After 12 December, what?

Submitted by AWL on 4 December, 2019 - 6:36
labour

If Labour wins a majority government, some activists will think or semi-think “job done”.

There will be a feeling we have navigated deadly rapids to a place of a safety. But in fact the struggle will likely intensify, and become harder.

Labour’s manifesto only moderate higher taxes on the best-off, and nationalisation with compensation of selected sectors, not a democratic seizure of the productive wealth currently held by the plutocrats. But we should not assume Labour’s manifesto will be implemented easily.

There will be many Labour MPs and leading party figures hesitant about or hostile to carrying out left-wing policies. The capitalist class, after decades having had almost everything its own way, will be in no mood to concede. The media, the courts, sheer economic power, will be used to obstruct and resist.

Anyone who doubts that is ignoring not only world and British history, but the way capital and its political representatives have related to Corbyn’s Labour Party over more than four years.

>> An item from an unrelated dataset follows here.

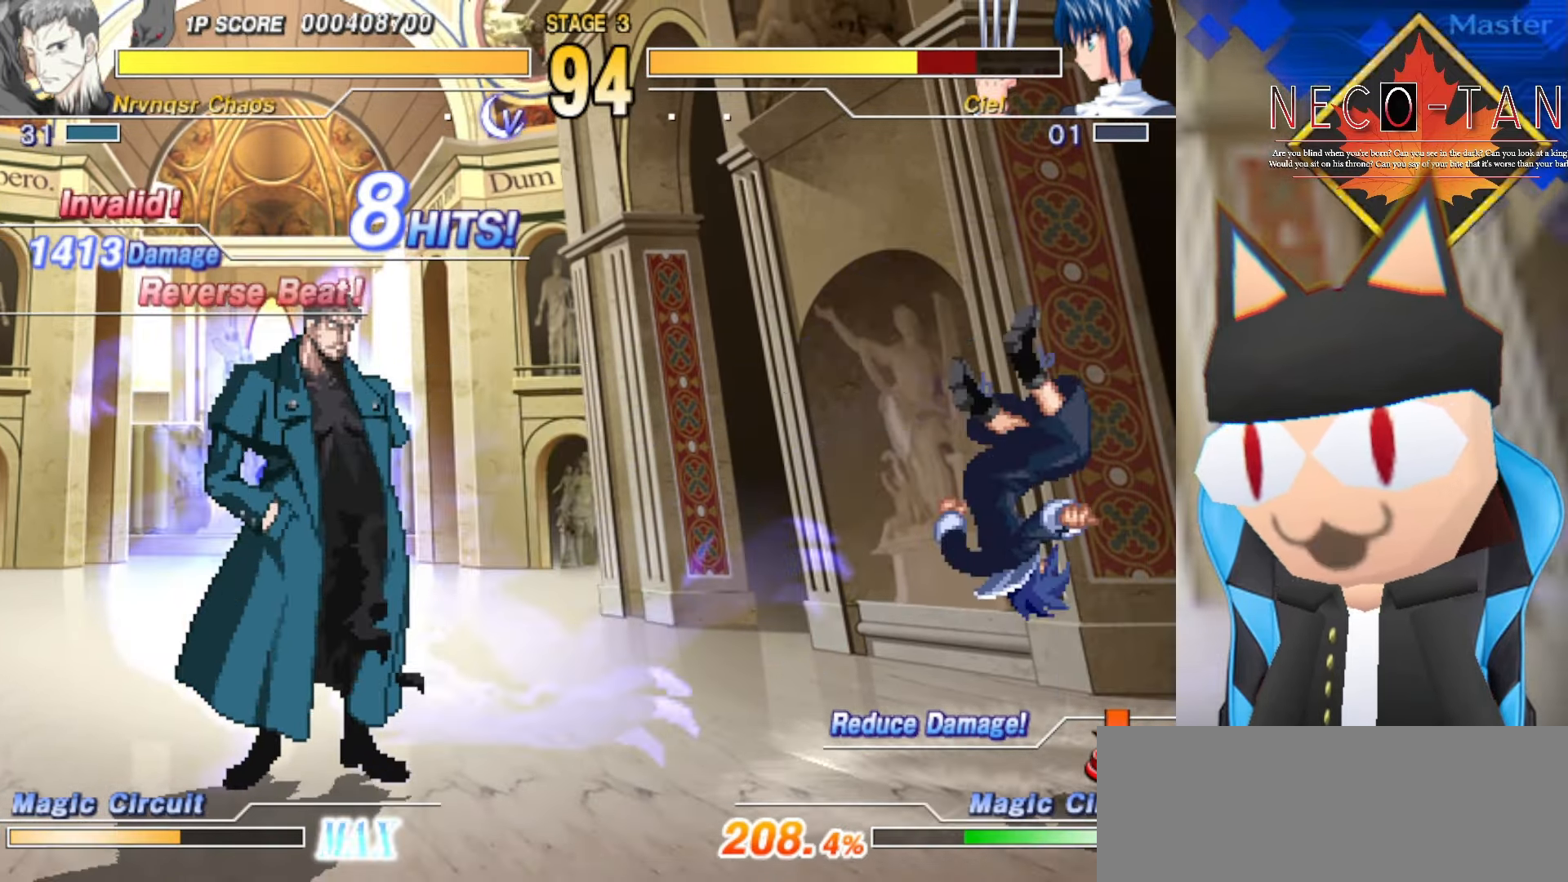
{"buttons": [], "left_stick": "center", "events": [[184, "L2", "down"], [200, "CIRCLE", "down"], [200, "R2", "down"], [333, "R2", "up"], [350, "CIRCLE", "up"], [350, "L2", "up"]]}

With a hung Parliament and a minority Labour government, the difficulties passing and implementing left-wing policies, and the pressure for Labour to retreat, will be greater. Despite what all sides are saying now, there will surely be pressure for a coalition with the Lib Dems and/or the SNP.

A coalition government with more right-wing, more bourgeois parties would mean Labour abandoning its more left-wing policies from the start; and wall off the leadership from party members’ and the labour movement’s pressure. Socialists must argue and rally the movement to oppose a coalition.

If both main parties fail to get a majority, Labour should seek to form a minority government and call for the other anti-Tory parties to vote for its policies. We should fight to make as much headway as possible, while preparing for another election in which Labour seeks a majority as the way out of the deadlock.

All cases of a hung Parliament, however, will give openings for forcing a referendum on the Tories’ Brexit deal, and for winning that referendum. Solidarity will continue our fight in the labour movement to ensure Labour backs a new public vote and to commit the party to a real campaign for Remain – not the kind of pale effort, completely overshadowed by the noxiously smug “official” Remain campaign, that we had in 2016.

If the Tories win a majority, there is a danger of the left and labour movement slumping in shock, thinking or at least feeling it means the fight is over for some time.

Something like that happened after the last time the Tories won four elections in a row, in 1992. Then, only five months later, in September 1992, the Tories were discredited and had their confidence shattered by an economic crisis (the ERM crash).

Johnson’s Tories lack clear ideas: Johnson has u-turned already on Brexit, dumping the DUP opposition on the back of which he ousted May. Their manifesto contains relatively little (though that little is extremely unpleasant) beyond “get Brexit done”, and even there they won’t be able to do their promised trade deals with the EU and the USA as quickly as they claim.

So they will face all kinds of difficulties. Labour will have opportunities to defeat them and begin to turn the tide.

We need to push for maximum resistance to every attack, most glaringly in terms of migrants’ rights and their proposals to curb strikes on the railways.

The bad thing after 1992 was not that the Tories could ride roughshod, but that the labour movement’s ambitions collapsed. The road opened further and faster towards Blairism.

If we lose the election, there will be voices saying the problem was too much radicalism. The limited and patchy political boldness of Corbynism – the manifesto contains many good policies that have suddenly appeared from above, when they should have been properly debated and campaigned for – increases the danger.

It does not follow, however, that if Jeremy Corbyn retires in the months following the election, then the left should back whomever is “anointed” by the Leader’s Office as successor.

There may be little difference between leader candidates on social issues, and we should not back candidates with bad or evasive records on Brexit and antisemitism just because the Leader’s Office promotes them.

In all circumstances, we will need to push to build up and strengthen the labour movement, building organisations in workplaces and communities that can effectively resist the forces of capital, win a majority for Labour’s manifesto policies and go beyond them.

We must fight to transform the Labour Party and trade unions to put them in better shape for the struggle.